Registered vs. Non-Registered Assets: When dividing the assets that have accumulated over the course of a relationship, couples are confronted with decisions about who will keep which assets. If a couple owns a house and some RRSPs, it will often make sense for one party to remain in the house and buy out the other party’s interest as well as letting the other party keep the RRSPs (this assumes the value of one-half of the house is greater than the value of the RRSPs).

When making decisions like this, care should be taken to consider whether the RRSPs will be used in retirement, or used prior to that by the party who keeps them. If it is likely they will be used beforehand (to purchase a new house, for instance) consider the tax consequences of withdrawing the funds from the plan and advise the lawyer preparing the separation agreement accordingly – a different division of assets could make more sense.

Note that funds from RRSPs can be transferred from one spouse to another by way of a tax-free rollover, so if one party has an RRSP worth more than the other party, the RRSPs can be equalized as part of the terms of the divorce

Corporations: Shares in corporations owned by a spouse will usually be considered family property and will thus be subject to division upon separation. Valuing the shares or portion of the shares which will be considered family property is best done by a business valuation professional.

The simplest way to deal with shares in a corporation which one party owns or operates is to transfer all the shares to the party who will continue to own or operate the corporation and have that party compensate the other party out of the remaining family assets. A tax expert should again be consulted here, as the parties should consider the impact of a capital gain (or loss) realization as part of this transfer. If there are not enough remaining family assets to accomplish this, then matters can become more complicated.

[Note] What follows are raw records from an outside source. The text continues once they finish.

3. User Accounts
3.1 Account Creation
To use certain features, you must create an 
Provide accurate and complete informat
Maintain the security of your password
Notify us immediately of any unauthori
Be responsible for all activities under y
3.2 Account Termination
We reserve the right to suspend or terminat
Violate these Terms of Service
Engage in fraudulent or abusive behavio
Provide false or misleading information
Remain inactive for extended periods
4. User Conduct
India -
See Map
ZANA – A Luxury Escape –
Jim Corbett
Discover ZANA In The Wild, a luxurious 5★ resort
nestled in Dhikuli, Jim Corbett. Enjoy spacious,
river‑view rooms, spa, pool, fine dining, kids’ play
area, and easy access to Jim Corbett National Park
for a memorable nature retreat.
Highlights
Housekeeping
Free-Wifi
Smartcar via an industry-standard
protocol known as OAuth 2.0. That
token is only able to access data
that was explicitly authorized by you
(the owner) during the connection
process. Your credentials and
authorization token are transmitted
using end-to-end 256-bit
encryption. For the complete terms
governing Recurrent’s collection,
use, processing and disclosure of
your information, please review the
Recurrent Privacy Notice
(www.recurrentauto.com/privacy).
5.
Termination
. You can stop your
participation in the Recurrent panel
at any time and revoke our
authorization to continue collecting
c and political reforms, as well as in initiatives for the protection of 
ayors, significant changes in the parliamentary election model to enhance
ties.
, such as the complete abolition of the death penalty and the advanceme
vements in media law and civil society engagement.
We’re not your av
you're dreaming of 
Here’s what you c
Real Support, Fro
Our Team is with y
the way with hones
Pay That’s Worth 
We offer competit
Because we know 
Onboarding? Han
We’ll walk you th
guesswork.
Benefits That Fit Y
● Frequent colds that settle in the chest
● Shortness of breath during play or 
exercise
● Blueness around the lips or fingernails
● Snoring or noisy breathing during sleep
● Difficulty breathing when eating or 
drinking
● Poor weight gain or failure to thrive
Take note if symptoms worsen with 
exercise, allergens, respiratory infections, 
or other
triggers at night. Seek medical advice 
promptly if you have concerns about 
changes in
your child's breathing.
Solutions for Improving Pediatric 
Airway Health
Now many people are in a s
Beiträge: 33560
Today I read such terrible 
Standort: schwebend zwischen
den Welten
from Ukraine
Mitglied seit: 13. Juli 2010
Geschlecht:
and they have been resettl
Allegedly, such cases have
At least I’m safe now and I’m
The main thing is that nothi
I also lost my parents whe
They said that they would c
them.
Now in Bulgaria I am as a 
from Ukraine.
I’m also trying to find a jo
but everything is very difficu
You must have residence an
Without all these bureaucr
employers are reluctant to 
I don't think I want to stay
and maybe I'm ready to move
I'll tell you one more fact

Spouses are related parties as defined by the Income Tax Act, so in cases like these they are permitted to divide the corporation into two corporations by way of what is called a “butterfly” reorganization. After this procedure is performed, each spouse should own one corporation and the assets of the original corporation will have been divided between them.

Sometimes spouses will opt to hold onto the shares in a corporation owned or operated by their former spouse. I do not recommend this approach, as continuing to be involved in a business of one’s former spouse can involve unpleasant and expensive supervision of the activities of the business.

Support Payments: While child support payments are not deductible for the payor or taxable for the recipient, periodic spousal support payments are.

While spouses are separating, certain expenses usually need to continue being paid and interim support arrangements are often put into place. There is often a temptation to agree that the payor spouse pay some expenses in lieu of making actual spousal support payments to the recipient. Such arrangements can have negative tax consequences, as the CRA will likely not interpret these arrangements as meeting their definition of tax-deductible spousal support payments, even if the separating parties agree to treat them as such.

In short: the greater the amount and variety of assets that two spouses have when separating, the greater the need for tax advice when considering the terms of separation. While most family lawyers are familiar enough with tax law to know when there is an issue, family lawyers are not tax experts. It is important to have a tax professional available to provide advice to both you and your lawyer when separating.